Published originally in the Spring 2009 issue of the Berea College Magazine
by Patricia Stephens, ’11
Growing up in the small town of Clothier, “Bob” Smith, ’72, knew the scarcity of educational opportunities. He also knew he was determined to have that college degree.
“If you’ve seen the movie Coal Minter’s Daughter, you have a pretty accurate picture of the town and the people,” says Bob. clothier had one grocery and no other stores, no stop lights and no city government. His father worked in a coal mine and his mother took in laundry. Even though Bob’s father had only a third grade education, he knew what it took to get ahead and he made it clear that his sons were to attend college.
Bob’s brother, Archie Smith, ’69, paved the way to Berea College. Two years later Bob arrived. In his 18 years, he had never traveled further than 50 miles from home, and Berea was give times further away. “I was fairly naive about what the world was like,” he says. “However, my upbringing instilled some valuable traits that have served me well. I was blessed with a healthy work ethic that fit nicely with the expectations of Berea College.
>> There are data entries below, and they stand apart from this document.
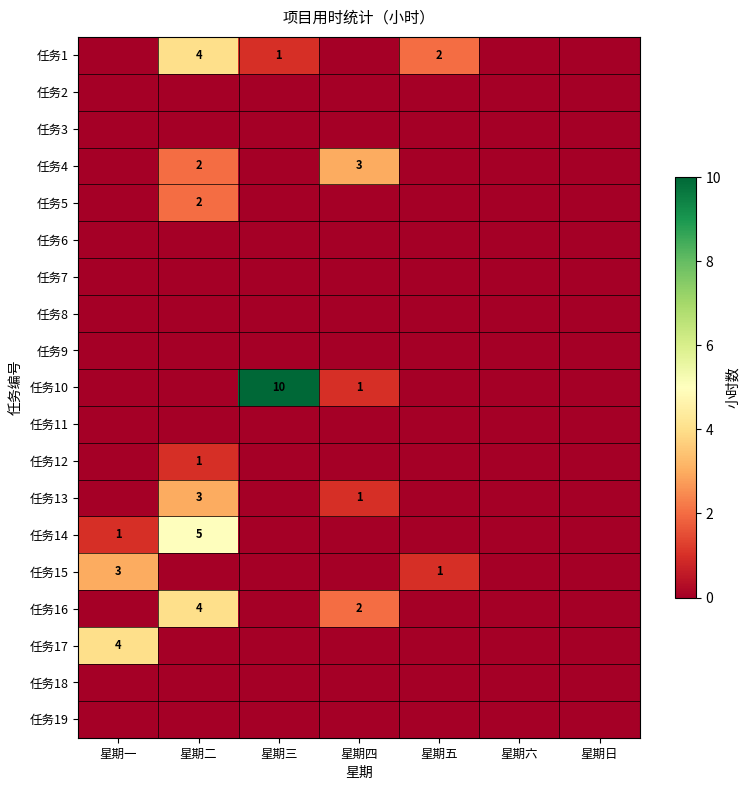

Is it true that 任务17 equals 2 at 星期一?

False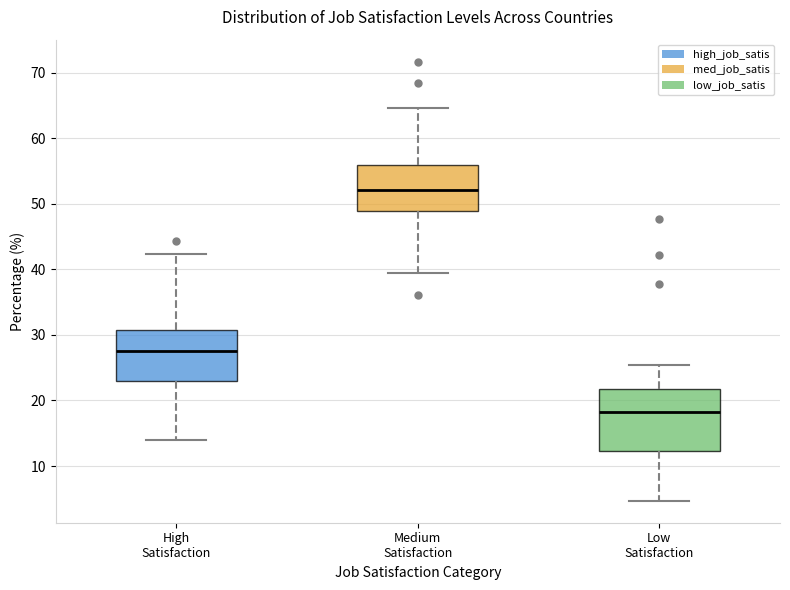

Where is the lower edge of the box for Low Satisfaction on the y-axis? The values are not printed on the chart, so give them approximately, as read against the axis.

12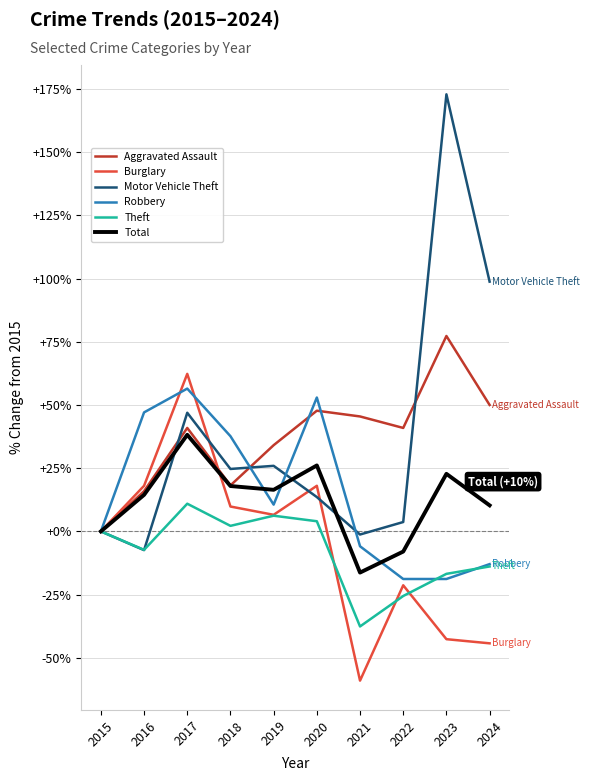

Between 2016 and 2018, which series saw the biggest shift?

Motor Vehicle Theft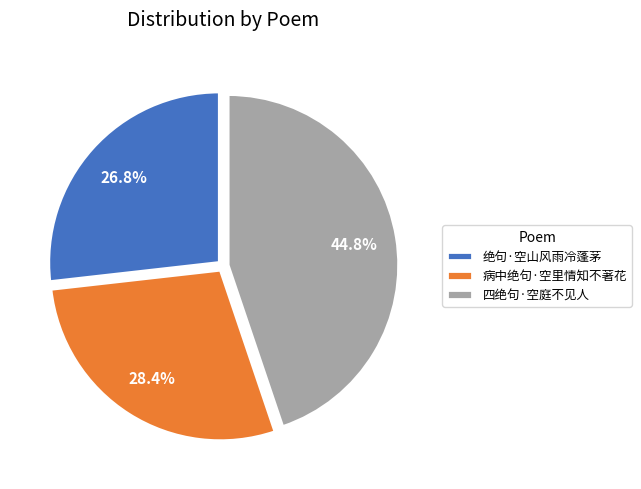

To the nearest percent, what is the difference between the largest and smallest slice percentages?

18%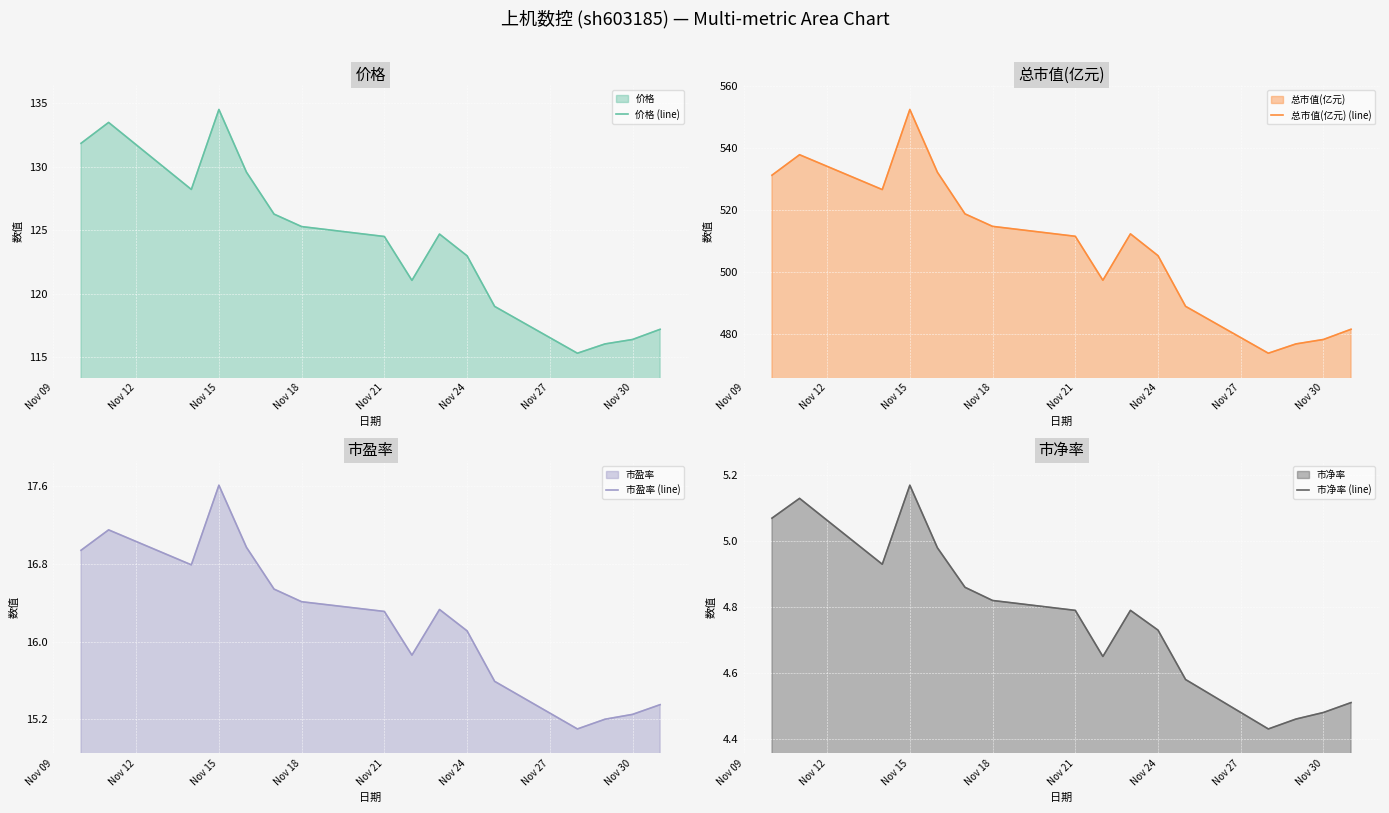

In 价格 (line), how many points are lower than both neighbors (excluding endpoints)?

3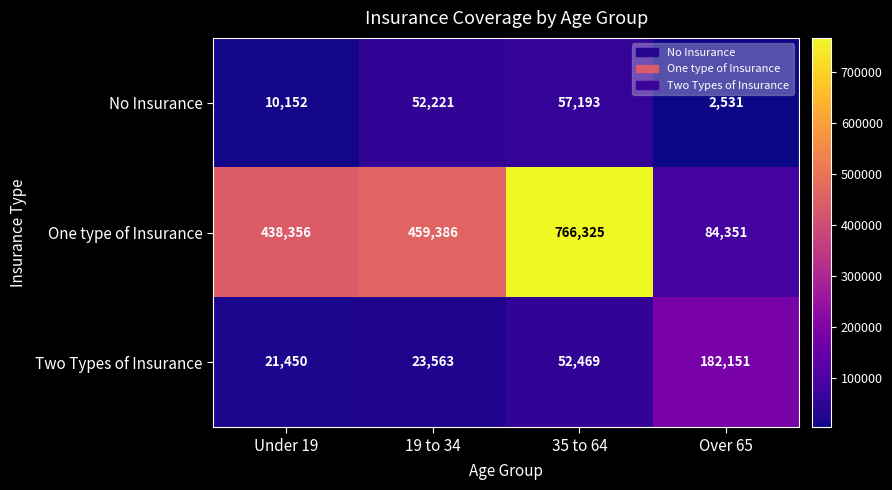

True or false: Two Types of Insurance has a value of 52469 at 35 to 64.

True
I developed persistence in everything I attempted. I would never give up until it was accomplished. Maybe that was just West Virginia stubbornness!”
After graduation, Bob moved to Florida to teach business education for Palatka Middle School and later received his master’s degree from the University of North Florida. In 1975, he and educator O.B. Hendrix formed a consortium of rural counties in North Florida, and in 1976, with the help of other educators, they established the North East Florida Educational Consortium (NEFEC). The consortium, operating with a board comprised of superintendents from the area, brought together shared resources, personnel and materials. When Bob began serving as the executive director, NEFEC’s budget was a meager $24,000.
In 30 years, the consortium has grown to include 15 school districts, 110 full-time employees and 76,000 students; it operate son a $58 million budget. Bob sees NEFEC as a service organization. He asks his staff to keep service in the forefront of all they do. “It is why we exist,” he says simply.
NEFEC offers more than 50 programs to improve instruction and save tax dollars. The organization saves a great deal of money by self-insuring everything within the districts they serve, including buildings, buses, worker compensation and such. All schools in the districts share a computer and the district offices keep the payroll, student records, attendance, grade cards and state reporting requirements. By using one system, the schools save on hardware, software and staff.
For 33 years Bob has been at the helm of the consortium. “As I prepare to retire,” he says, “I have felt obligated to return to others the blessing I received in being able to attend Berea. The more I thought about it, the more determined I became to search out those deserving children who, for financial reasons, probably have no intention of attending college.” Bob hopes to create a scholarship program for bright, financially strapped students from his area. This spring he traveled to Berea college with several high school students to show them the wonderful opportunities that Berea has to offer.
Bob Smith hopes that as NEFEC director her embodies a work ethic of service and due diligence. On his desk rests a rock that contains his simple motto: “It Can Be Done.”